■ **Exercise directions**: From the first line to the last, repeat the records exactly and skip the pictures.

■ **Supplied entries**:

□ □ □

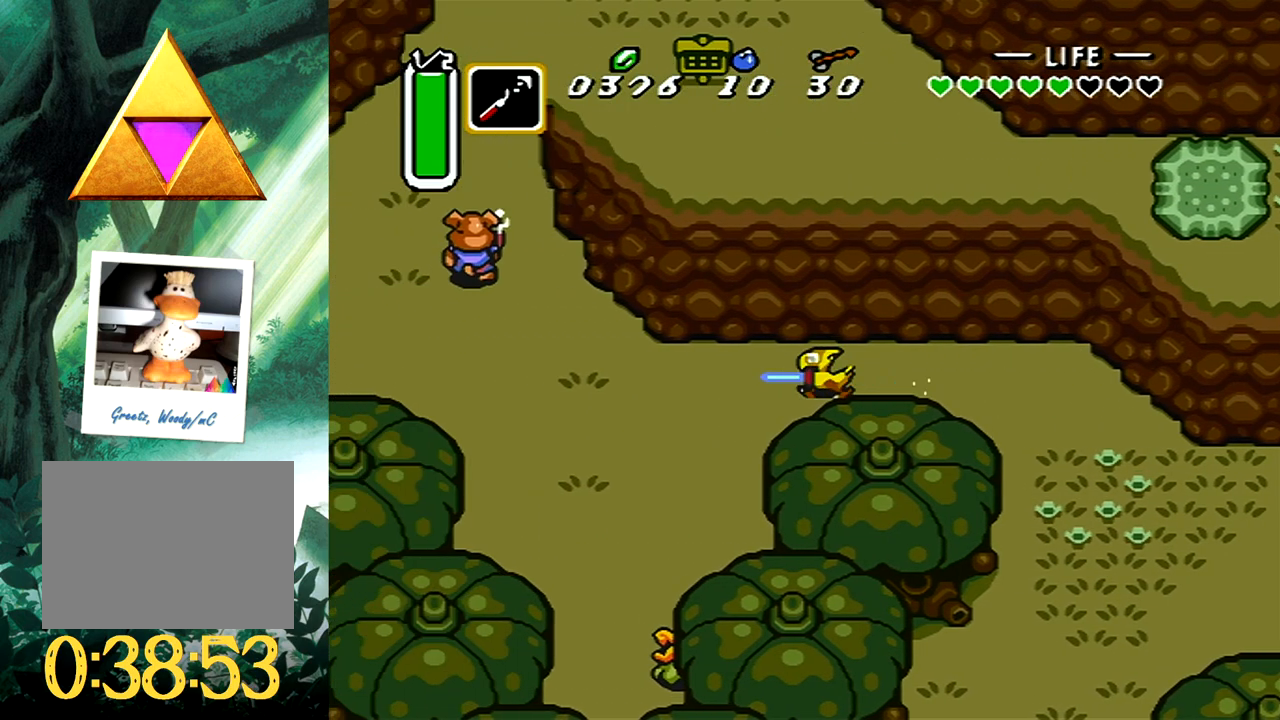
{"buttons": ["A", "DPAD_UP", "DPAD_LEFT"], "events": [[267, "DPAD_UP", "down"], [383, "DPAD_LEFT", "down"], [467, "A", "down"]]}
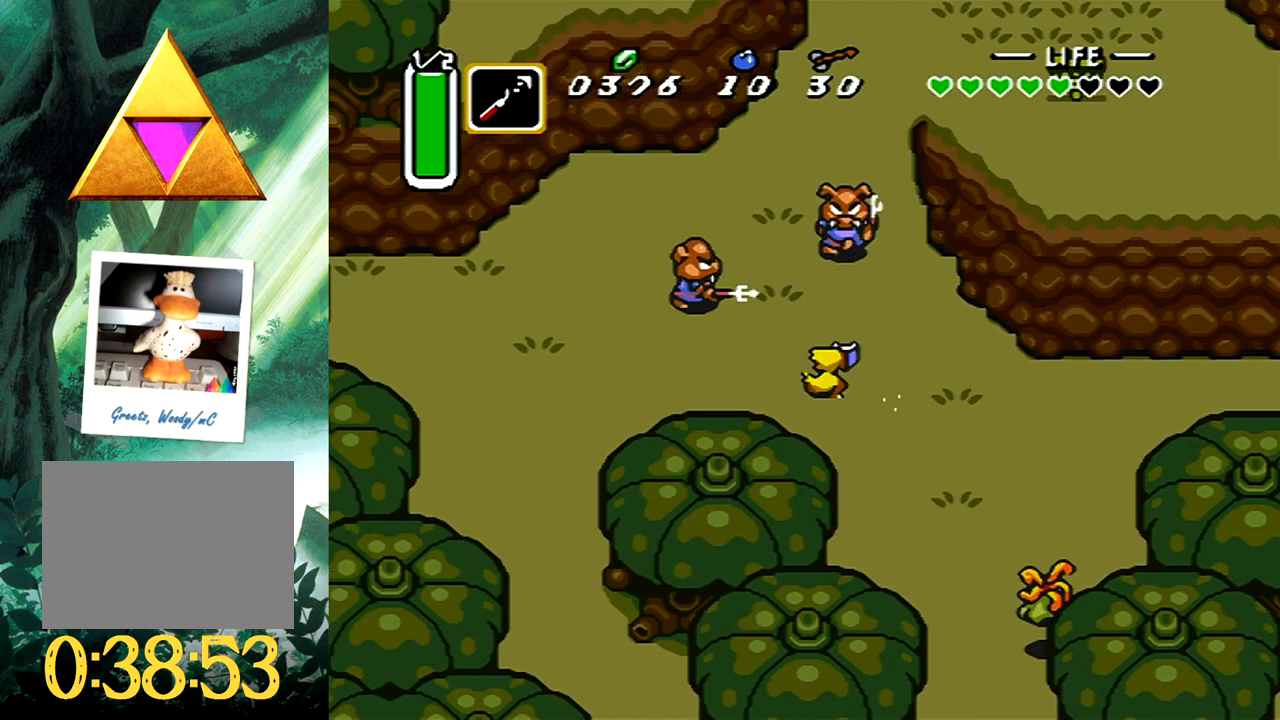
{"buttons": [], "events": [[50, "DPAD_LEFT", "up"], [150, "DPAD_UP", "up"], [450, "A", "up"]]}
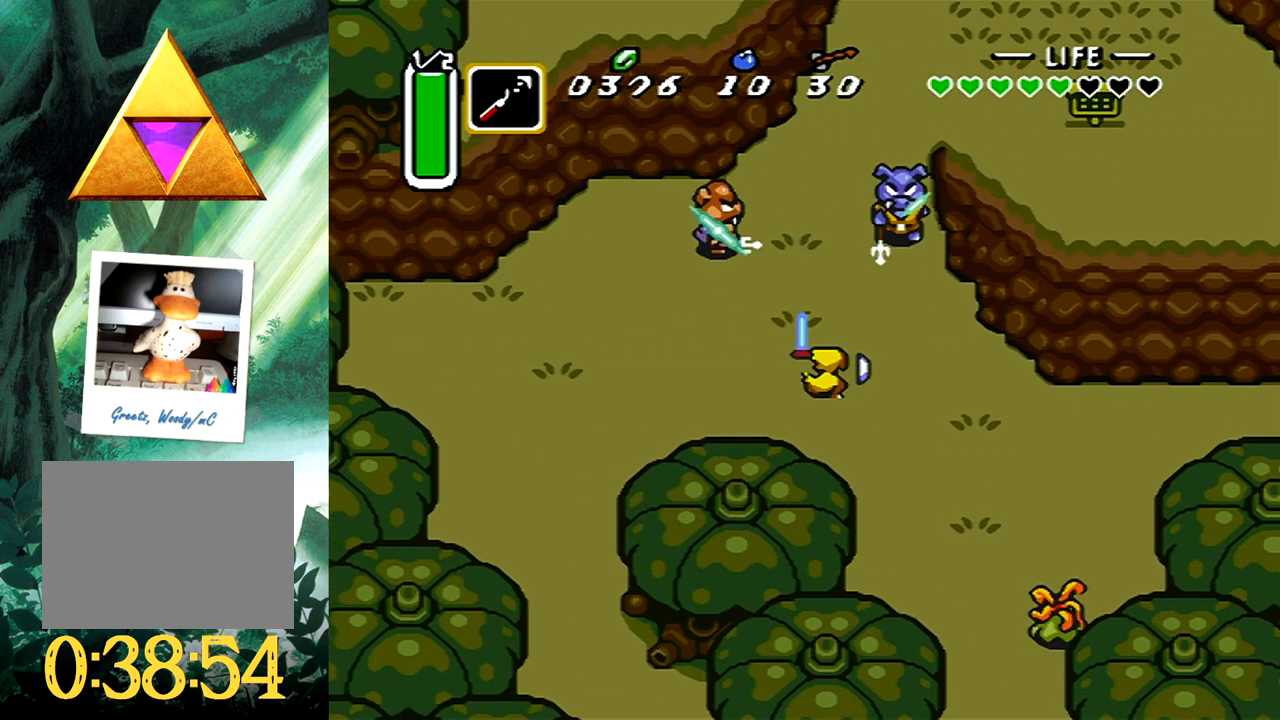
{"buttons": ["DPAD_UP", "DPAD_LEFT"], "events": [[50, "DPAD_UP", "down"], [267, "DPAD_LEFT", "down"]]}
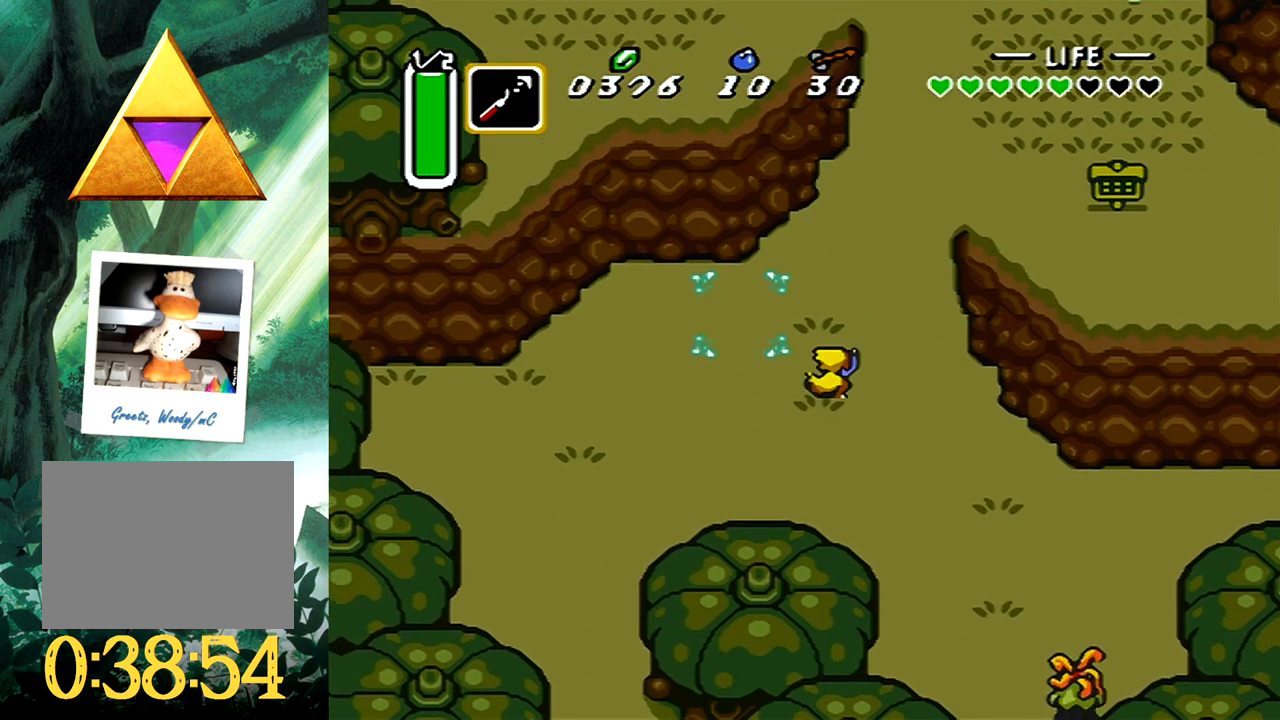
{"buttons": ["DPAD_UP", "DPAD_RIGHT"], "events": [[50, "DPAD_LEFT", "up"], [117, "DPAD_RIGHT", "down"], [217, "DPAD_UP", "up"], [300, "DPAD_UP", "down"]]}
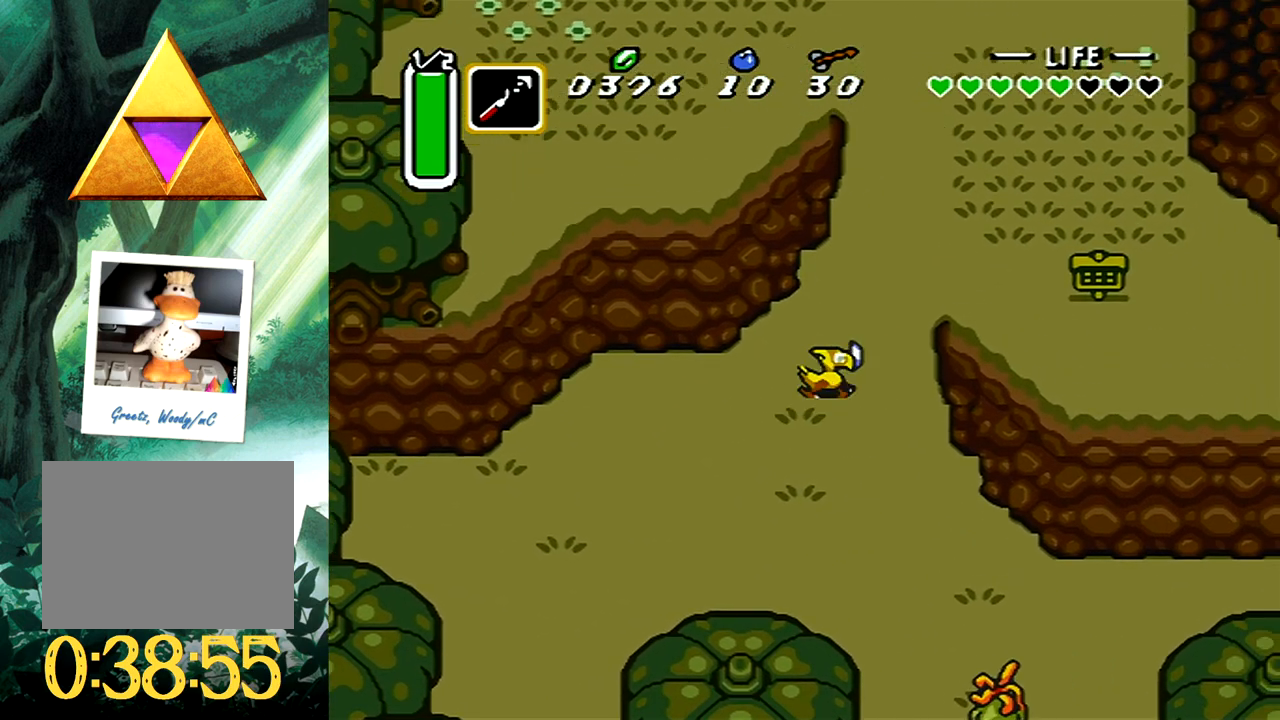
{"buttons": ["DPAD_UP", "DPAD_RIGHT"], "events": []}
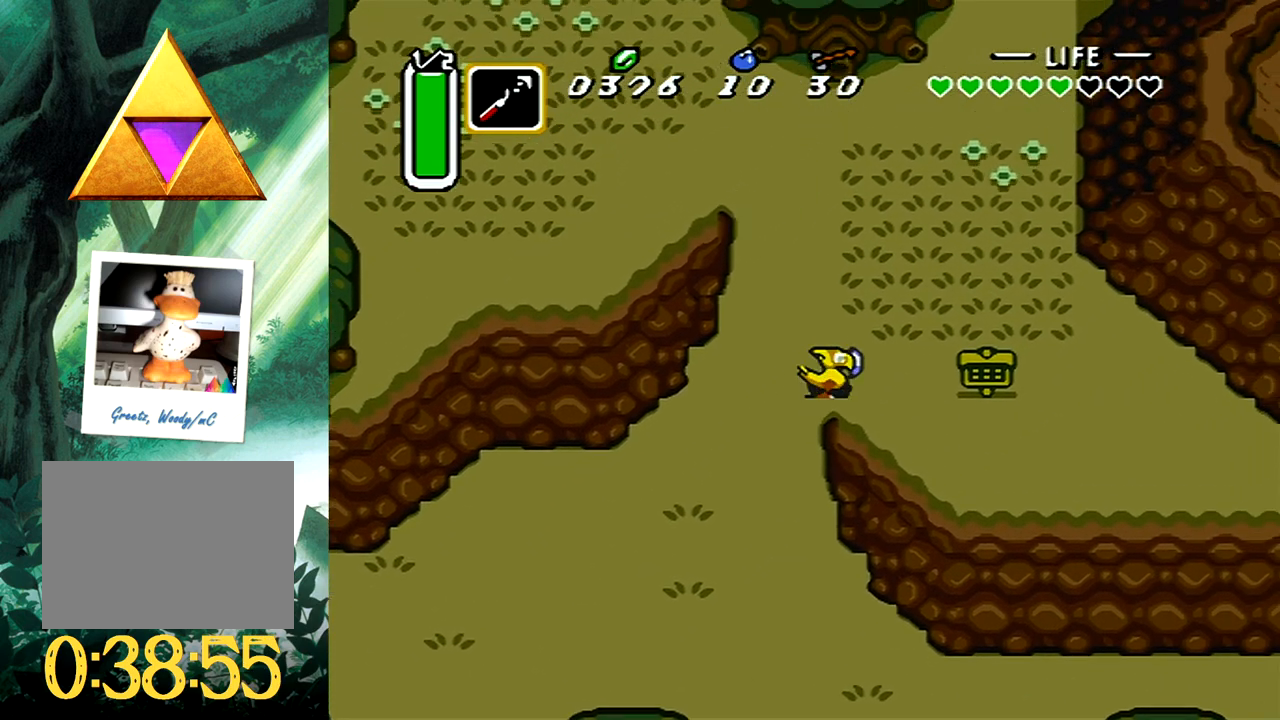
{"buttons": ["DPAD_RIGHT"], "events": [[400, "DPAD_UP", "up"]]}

□ □ □

■ **Solution to the exercise**:
{"buttons": ["A", "DPAD_UP", "DPAD_LEFT"], "events": [[267, "DPAD_UP", "down"], [383, "DPAD_LEFT", "down"], [467, "A", "down"]]}
{"buttons": [], "events": [[50, "DPAD_LEFT", "up"], [150, "DPAD_UP", "up"], [450, "A", "up"]]}
{"buttons": ["DPAD_UP", "DPAD_LEFT"], "events": [[50, "DPAD_UP", "down"], [267, "DPAD_LEFT", "down"]]}
{"buttons": ["DPAD_UP", "DPAD_RIGHT"], "events": [[50, "DPAD_LEFT", "up"], [117, "DPAD_RIGHT", "down"], [217, "DPAD_UP", "up"], [300, "DPAD_UP", "down"]]}
{"buttons": ["DPAD_UP", "DPAD_RIGHT"], "events": []}
{"buttons": ["DPAD_RIGHT"], "events": [[400, "DPAD_UP", "up"]]}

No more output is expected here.